# Objective
Starting at the first line of the data and ending with the line that contains "v(15.62, 57.1) *", inclusive, replace every "skPoint" with "skMarker" and leave everything else unchanged.

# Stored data
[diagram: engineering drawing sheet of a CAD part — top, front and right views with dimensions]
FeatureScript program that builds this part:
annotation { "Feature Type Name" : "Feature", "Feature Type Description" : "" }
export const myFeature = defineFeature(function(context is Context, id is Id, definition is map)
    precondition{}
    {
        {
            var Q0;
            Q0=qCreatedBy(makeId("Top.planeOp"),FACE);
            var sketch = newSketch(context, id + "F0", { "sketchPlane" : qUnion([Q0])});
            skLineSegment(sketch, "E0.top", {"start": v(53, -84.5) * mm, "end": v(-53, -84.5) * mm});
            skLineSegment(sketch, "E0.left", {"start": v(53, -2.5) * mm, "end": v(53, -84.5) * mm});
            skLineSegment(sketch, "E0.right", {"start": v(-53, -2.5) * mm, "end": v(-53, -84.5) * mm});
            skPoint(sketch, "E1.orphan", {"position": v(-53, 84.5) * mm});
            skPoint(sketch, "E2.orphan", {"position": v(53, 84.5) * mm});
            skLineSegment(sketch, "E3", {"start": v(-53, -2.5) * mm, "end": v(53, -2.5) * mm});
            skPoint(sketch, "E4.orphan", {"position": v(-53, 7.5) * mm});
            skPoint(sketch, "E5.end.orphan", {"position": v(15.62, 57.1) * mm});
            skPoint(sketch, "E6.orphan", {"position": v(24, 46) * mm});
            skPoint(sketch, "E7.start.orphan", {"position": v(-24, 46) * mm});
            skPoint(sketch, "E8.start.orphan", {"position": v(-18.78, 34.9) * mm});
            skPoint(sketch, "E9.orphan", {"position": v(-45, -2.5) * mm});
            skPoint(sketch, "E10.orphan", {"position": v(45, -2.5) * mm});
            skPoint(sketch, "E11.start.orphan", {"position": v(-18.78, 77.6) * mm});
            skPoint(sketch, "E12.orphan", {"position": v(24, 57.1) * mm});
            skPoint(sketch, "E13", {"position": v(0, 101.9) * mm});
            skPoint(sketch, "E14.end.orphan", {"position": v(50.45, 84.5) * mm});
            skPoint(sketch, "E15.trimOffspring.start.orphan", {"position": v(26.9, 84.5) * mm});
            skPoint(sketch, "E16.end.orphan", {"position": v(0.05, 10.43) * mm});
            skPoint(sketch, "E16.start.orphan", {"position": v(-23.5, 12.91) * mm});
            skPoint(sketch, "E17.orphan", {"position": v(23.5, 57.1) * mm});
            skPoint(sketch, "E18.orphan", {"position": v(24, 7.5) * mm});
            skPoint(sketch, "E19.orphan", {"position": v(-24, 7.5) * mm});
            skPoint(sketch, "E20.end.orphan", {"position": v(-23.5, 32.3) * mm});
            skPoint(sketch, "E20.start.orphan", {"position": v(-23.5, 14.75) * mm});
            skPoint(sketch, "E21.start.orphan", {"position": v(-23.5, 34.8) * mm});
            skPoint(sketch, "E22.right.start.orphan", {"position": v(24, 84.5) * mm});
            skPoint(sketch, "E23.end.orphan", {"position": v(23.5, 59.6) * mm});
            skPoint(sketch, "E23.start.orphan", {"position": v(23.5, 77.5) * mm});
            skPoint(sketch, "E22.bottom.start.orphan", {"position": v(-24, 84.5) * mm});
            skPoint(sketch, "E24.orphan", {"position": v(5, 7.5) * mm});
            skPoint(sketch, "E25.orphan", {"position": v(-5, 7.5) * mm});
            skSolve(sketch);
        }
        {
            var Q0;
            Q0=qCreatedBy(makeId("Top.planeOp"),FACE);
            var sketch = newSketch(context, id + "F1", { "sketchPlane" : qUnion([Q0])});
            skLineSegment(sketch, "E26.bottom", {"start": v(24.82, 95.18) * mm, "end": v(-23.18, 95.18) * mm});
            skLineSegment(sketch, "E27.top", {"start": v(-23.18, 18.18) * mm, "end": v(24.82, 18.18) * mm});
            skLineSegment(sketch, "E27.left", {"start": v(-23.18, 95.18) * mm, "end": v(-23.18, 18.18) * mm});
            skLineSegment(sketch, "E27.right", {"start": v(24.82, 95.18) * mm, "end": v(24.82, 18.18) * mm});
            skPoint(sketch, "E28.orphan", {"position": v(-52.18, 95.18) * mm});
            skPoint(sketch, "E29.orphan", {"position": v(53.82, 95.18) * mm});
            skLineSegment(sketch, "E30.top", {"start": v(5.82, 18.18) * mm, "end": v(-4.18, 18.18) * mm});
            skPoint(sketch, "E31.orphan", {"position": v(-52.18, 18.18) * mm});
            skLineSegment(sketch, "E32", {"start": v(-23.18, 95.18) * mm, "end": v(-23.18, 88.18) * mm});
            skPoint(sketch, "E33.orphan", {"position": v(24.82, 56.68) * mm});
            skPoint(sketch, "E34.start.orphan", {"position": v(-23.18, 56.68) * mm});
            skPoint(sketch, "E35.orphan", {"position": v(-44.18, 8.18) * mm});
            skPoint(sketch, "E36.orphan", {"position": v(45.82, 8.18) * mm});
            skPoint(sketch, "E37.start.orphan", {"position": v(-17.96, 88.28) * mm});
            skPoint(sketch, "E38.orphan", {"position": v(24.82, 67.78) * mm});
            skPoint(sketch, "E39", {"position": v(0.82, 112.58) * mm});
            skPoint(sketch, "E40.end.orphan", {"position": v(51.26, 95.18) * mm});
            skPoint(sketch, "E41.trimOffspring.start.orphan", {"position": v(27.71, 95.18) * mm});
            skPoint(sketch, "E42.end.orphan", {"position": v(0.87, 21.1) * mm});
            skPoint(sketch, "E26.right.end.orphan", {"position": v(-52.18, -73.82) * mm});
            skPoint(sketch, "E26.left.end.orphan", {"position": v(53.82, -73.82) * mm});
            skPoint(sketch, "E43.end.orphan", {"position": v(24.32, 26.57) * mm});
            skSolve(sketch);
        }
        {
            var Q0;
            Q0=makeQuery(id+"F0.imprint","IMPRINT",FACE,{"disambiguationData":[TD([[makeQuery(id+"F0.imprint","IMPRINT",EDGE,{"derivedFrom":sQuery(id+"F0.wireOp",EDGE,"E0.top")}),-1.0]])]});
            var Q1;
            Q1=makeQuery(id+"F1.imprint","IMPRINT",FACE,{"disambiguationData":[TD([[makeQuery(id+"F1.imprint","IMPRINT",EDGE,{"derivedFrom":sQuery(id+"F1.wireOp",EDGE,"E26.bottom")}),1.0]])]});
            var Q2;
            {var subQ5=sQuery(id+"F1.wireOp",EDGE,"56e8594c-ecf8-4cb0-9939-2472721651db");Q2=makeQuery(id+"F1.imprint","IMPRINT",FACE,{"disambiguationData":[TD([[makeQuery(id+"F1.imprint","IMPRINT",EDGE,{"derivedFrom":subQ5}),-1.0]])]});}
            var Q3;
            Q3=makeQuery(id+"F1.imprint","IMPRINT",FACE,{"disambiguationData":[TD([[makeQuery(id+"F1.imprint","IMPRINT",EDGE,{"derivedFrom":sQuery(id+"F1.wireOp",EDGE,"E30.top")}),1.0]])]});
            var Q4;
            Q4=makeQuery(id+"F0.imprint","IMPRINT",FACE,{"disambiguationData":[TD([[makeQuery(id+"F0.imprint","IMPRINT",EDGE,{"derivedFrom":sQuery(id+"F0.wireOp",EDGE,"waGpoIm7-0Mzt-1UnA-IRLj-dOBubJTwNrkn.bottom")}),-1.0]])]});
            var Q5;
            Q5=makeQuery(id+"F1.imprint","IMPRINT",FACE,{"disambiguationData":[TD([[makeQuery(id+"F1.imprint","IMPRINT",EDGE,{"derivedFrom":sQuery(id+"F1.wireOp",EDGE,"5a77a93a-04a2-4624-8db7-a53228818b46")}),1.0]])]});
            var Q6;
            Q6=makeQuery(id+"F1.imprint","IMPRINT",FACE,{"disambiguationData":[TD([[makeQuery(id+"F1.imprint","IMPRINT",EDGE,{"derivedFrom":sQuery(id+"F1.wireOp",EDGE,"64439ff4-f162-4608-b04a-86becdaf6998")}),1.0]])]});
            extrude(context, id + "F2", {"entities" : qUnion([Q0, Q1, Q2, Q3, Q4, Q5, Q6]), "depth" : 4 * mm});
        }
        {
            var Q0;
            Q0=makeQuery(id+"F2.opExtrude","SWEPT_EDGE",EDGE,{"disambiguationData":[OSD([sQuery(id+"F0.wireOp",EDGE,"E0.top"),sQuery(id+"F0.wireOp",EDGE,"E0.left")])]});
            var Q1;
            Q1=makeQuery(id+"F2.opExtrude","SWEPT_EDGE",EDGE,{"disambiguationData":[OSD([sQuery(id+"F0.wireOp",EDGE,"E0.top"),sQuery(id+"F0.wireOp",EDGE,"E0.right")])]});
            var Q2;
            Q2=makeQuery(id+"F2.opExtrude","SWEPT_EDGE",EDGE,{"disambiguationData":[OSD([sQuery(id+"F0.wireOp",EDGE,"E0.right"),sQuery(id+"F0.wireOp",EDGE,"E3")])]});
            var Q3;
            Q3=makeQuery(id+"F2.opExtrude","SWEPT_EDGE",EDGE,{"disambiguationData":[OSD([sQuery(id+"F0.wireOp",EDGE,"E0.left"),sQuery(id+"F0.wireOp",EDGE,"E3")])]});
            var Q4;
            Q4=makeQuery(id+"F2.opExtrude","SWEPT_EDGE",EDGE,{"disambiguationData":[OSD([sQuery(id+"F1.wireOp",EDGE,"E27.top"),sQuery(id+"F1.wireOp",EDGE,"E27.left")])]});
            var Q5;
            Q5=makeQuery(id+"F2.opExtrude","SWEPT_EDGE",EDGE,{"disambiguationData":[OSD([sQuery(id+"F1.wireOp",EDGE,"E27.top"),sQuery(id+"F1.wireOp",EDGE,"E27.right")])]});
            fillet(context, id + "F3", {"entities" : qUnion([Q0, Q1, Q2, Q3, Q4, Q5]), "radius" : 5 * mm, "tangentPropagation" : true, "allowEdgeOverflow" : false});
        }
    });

# The response
[diagram: engineering drawing sheet of a CAD part — top, front and right views with dimensions]
FeatureScript program that builds this part:
annotation { "Feature Type Name" : "Feature", "Feature Type Description" : "" }
export const myFeature = defineFeature(function(context is Context, id is Id, definition is map)
    precondition{}
    {
        {
            var Q0;
            Q0=qCreatedBy(makeId("Top.planeOp"),FACE);
            var sketch = newSketch(context, id + "F0", { "sketchPlane" : qUnion([Q0])});
            skLineSegment(sketch, "E0.top", {"start": v(53, -84.5) * mm, "end": v(-53, -84.5) * mm});
            skLineSegment(sketch, "E0.left", {"start": v(53, -2.5) * mm, "end": v(53, -84.5) * mm});
            skLineSegment(sketch, "E0.right", {"start": v(-53, -2.5) * mm, "end": v(-53, -84.5) * mm});
            skMarker(sketch, "E1.orphan", {"position": v(-53, 84.5) * mm});
            skMarker(sketch, "E2.orphan", {"position": v(53, 84.5) * mm});
            skLineSegment(sketch, "E3", {"start": v(-53, -2.5) * mm, "end": v(53, -2.5) * mm});
            skMarker(sketch, "E4.orphan", {"position": v(-53, 7.5) * mm});
            skMarker(sketch, "E5.end.orphan", {"position": v(15.62, 57.1) * mm});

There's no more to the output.